Task objective:
Please keep pictures out of the copy, and print exactly the lines from the one containing "electromagnetic compatibility, da c" through the end of the records.

======== Material for this task ========

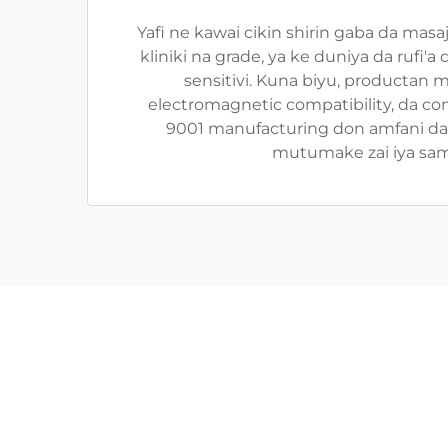
Yafi ne kawai cikin shirin gaba da mas
kliniki na grade, ya ke duniya da rufi
sensitivi. Kuna biyu, productan 
electromagnetic compatibility, da c
9001 manufacturing don amfani da r
mutumake zai iya sam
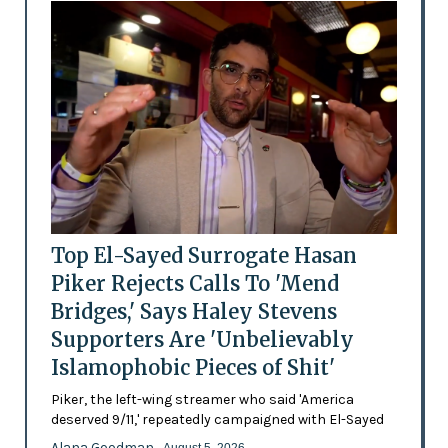
Top El-Sayed Surrogate Hasan
Piker Rejects Calls To 'Mend
Bridges,' Says Haley Stevens
Supporters Are 'Unbelievably
Islamophobic Pieces of Shit'
Piker, the left-wing streamer who said 'America
deserved 9/11,' repeatedly campaigned with El-Sayed
Alana Goodman
- August 5, 2026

========

Task answer:
electromagnetic compatibility, da c
9001 manufacturing don amfani da r
mutumake zai iya sam
Top El-Sayed Surrogate Hasan
Piker Rejects Calls To 'Mend
Bridges,' Says Haley Stevens
Supporters Are 'Unbelievably
Islamophobic Pieces of Shit'
Piker, the left-wing streamer who said 'America
deserved 9/11,' repeatedly campaigned with El-Sayed
Alana Goodman
- August 5, 2026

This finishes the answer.